We now knew that we wanted That’s My Jellybean! To be fun and wacky, unfortunately we also knew that we currently had a bunch ideas that did not share a theme or visual style that we could see at the time. We decided to work with what we did know; to start we had no dedicated artists, a short amount of time, and basically zero 3D modelling experience. This meant that any decisions we made had to keep art time to a minimum, require only simple 2D art and have no animations. Solutions were not exactly free flowing.

TMJ Prototype

Where it is – Screenshot of prototype

I guess we’ll thank the Colonel

We managed to get to a point where we could thematically give context to all our designs, if the game was set from the perspective of a child’s imagination it would allow us to traverse over the line into the weird and wonderful.

This step lead us thinking of things in a child’s room; what they play with and what they do. Initially we investigated the idea of everything being candy related on account of the jellybean, but this lead us to only a few actual implementation ideas with much still unknown. Feeling slightly unhappy we went to get some KFC (because fried chicken solves all problems right?).

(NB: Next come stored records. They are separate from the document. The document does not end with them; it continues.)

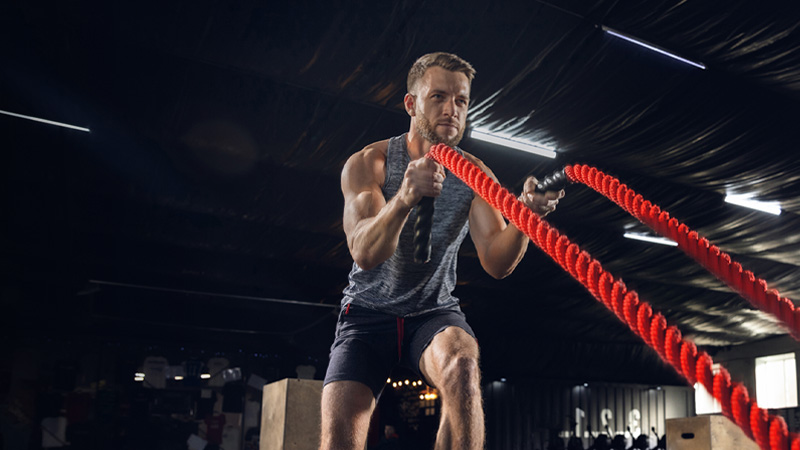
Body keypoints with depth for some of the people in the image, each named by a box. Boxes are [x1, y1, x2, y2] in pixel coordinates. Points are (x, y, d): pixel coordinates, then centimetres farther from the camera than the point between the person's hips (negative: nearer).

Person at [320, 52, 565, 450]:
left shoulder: (476, 175, -4)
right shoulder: (368, 163, -10)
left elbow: (496, 263, -15)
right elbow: (363, 253, -26)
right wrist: (404, 197, -45)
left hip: (434, 313, 1)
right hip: (368, 312, 0)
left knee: (462, 367, -33)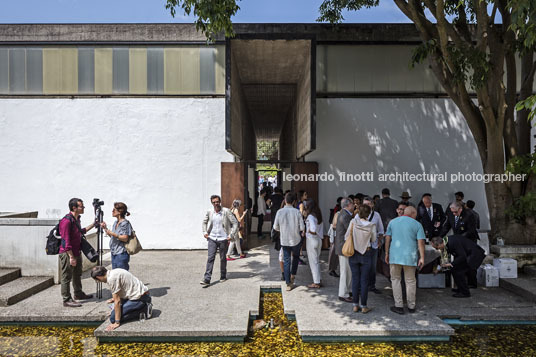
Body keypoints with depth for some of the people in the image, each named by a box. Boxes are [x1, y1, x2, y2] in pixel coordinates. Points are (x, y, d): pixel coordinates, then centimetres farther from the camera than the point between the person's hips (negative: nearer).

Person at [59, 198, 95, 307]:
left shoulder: (77, 218, 8)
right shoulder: (67, 221, -22)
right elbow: (66, 241, -23)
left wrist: (93, 224, 21)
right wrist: (71, 257, -23)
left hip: (77, 252, 10)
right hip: (67, 253, -10)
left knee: (77, 274, 21)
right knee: (66, 277, 2)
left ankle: (78, 294, 36)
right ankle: (67, 300, 11)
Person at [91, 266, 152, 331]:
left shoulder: (111, 278, -17)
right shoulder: (113, 272, 12)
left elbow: (117, 301, -16)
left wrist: (117, 323, -10)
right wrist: (114, 311, 42)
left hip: (139, 298, -10)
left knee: (113, 318, -8)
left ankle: (143, 310, -8)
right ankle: (144, 306, 10)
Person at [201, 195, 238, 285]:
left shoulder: (226, 211, -9)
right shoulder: (209, 212, 1)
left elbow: (235, 223, -6)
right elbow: (204, 222, 19)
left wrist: (231, 235, -10)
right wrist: (205, 232, 7)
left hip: (223, 239, -2)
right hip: (212, 238, 2)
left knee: (223, 258, 10)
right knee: (210, 258, -6)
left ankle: (223, 276, 27)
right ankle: (207, 279, -6)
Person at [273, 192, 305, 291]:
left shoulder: (280, 212, -10)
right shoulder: (297, 212, -13)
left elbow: (275, 227, -4)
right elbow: (302, 228, -11)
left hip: (284, 240, 1)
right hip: (295, 239, -1)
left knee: (286, 261, 9)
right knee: (295, 256, 26)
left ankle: (288, 283, 11)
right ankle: (293, 275, 22)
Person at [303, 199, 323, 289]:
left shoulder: (310, 216, -20)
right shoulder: (318, 215, 5)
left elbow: (313, 230, -32)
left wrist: (308, 231, -10)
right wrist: (306, 216, 15)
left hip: (312, 240, -8)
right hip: (319, 240, 8)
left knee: (313, 262, 2)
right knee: (317, 261, 18)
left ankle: (316, 283, 10)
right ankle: (318, 280, 26)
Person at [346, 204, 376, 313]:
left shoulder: (353, 222, -11)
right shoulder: (372, 225, -11)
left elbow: (346, 237, -5)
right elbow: (373, 239, 0)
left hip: (353, 253, 1)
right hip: (366, 253, -1)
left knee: (355, 279, 10)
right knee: (364, 280, 7)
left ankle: (355, 305, 16)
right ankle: (363, 306, 13)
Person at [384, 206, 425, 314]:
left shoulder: (392, 222, 9)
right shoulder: (417, 224, 2)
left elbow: (387, 239, 6)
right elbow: (421, 242, -5)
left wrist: (387, 254, 12)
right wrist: (422, 258, -3)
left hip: (395, 256, 1)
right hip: (410, 256, -1)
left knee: (395, 279, 10)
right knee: (410, 281, 11)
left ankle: (399, 306, 8)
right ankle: (411, 306, 21)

I’d like to say we had some grandiose method for deciding the theme and art, however, one of the team members simply had a eureka moment on the way to KFC: for the game to be a kid playing with a Popsicle theatre. Most of the team were immediately on board: they were simple creations so the only animation we would need is the sticks bopping up and down. One member was not so sure, but as he was the most artistically talented he was asked to create the concept art, luckily he convinced himself and the rest of us that this was the way to go.